Given the placement of Temples III and IV with regard to Temple I, we should reconsider the identity of the ruler commemorated in Temple V (Fig. 6). It seems quite clear that a king of Tikal must be buried in this pyramid, a member of the direct lineage that produced Rulers A, B, and C. The most important references for this pyramid are Temples I and II, Ruler A and his wife (Fig. 5 is the panorama from the superstructure of Temple V). In scale, Temple V is nearly as impressive as Temple IV. According to the list of Late Classic Tikal rulers, “Thel” numbers and the dates associated with their reigns, the surviving inscriptions leave gaps between Rulers A and B and between B and C (Jones 1977; Jones and Satterthwaite 1982). The gap between B and C has been filled with BC. It now seems likely that a first child of Ruler A may also have ruled, and we might call him AB. His funerary pyramid is probably Temple V He was the ruler of Tikal best able to choose an advantageous position in relation to Temples I and II, his memorialized parents. By placement alone, Temple V suggests that it belongs to the first son of Ruler A.

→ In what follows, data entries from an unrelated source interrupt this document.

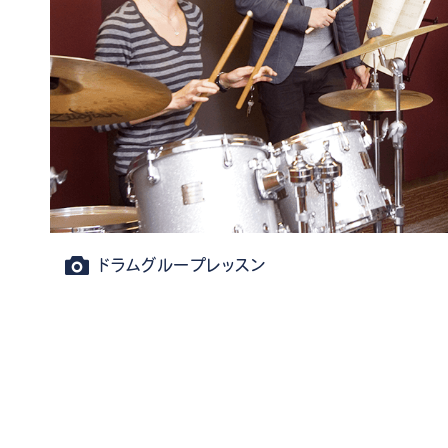
ドラムグループレッスン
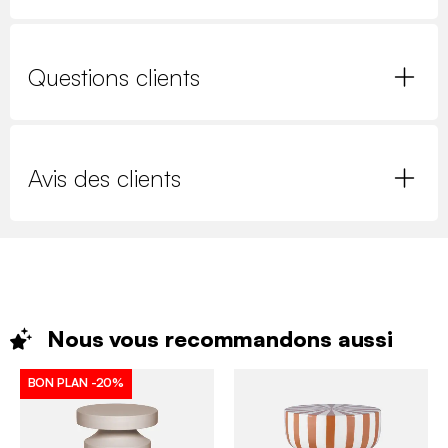
Questions clients
Avis des clients
Nous vous recommandons
aussi
BON PLAN
-20%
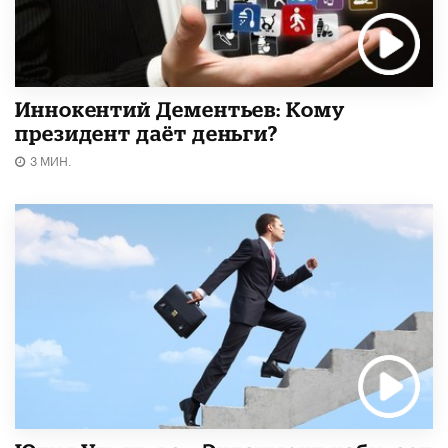
Иннокентий Дементьев: Кому
президент даёт деньги?
3 МИН.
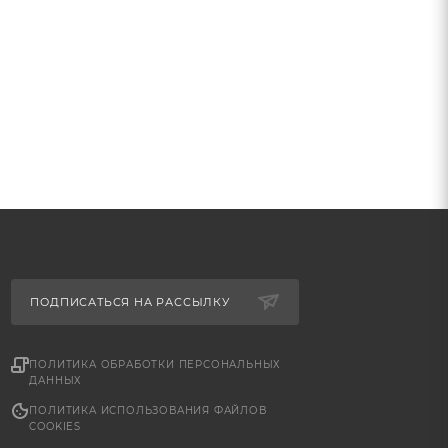
ПОДПИСАТЬСЯ НА РАССЫЛКУ
ПОЛИТИКА ОБРАБОТКИ ПЕРСОНАЛЬНЫХ
ДАННЫХ
ПОЛИТИКА ИСПОЛЬЗОВАНИЯ ФАЙЛОВ
COOKIES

Throughout the century during which these pyramids were built, none was allowed to obstruct the view of the front elevation of Temple I. Despite the great number of these constructions, not one interferes with the most important one. All others only revere and imitate Temple I, to whom all successors look. The fact that this pattern of erecting funerary pyramids dedicated to the most important figures of the Late Classic dynasty also ended with Ruler C might suggest a change of lineage at that point.

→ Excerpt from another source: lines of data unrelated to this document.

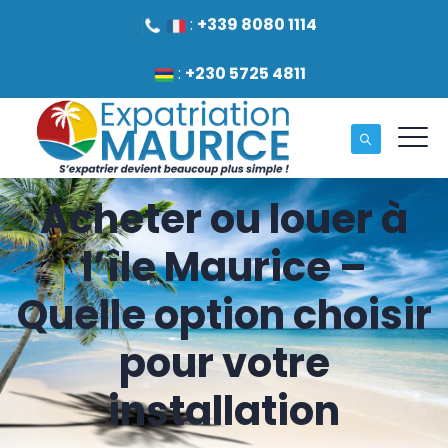
:
+339 8080 1114
:
+230 5725 4811
Acheter ou louer à
l’île Maurice –
Quelle option choisir
pour votre
installation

Tozzer and the Tikal Temples

Charles Bowditch sent A. M. Tozzer to Tikal in 1908 to finish the archaeological study that Teobert Maier had refused to submit to the Peabody Museum. Tozzer studied the great pyramids, and he noted that “the temples of Tikal seem to he more correctly oriented than the structures of any other of the Maya sites” (Tozzer 1911:105). The basis of that orientation was not apparent to Tozzer, but he perceived a relationship among the buildings. The organization of temples at Tikal can now be understood to embody the development of the dynasty, repeating patterns well established epigraphically throughout the Maya realm and frequently represented in the figural art of Palenque and Yaxehilan. At first glance, Tikal’s iconic art may seem pallid when compared with the complex visual imagery of the Usumacinta region, but in fact the structure of royal Maya lineage lies behind the elegant arrangement of monumental architecture at Tikal just as it does in other media elsewhere.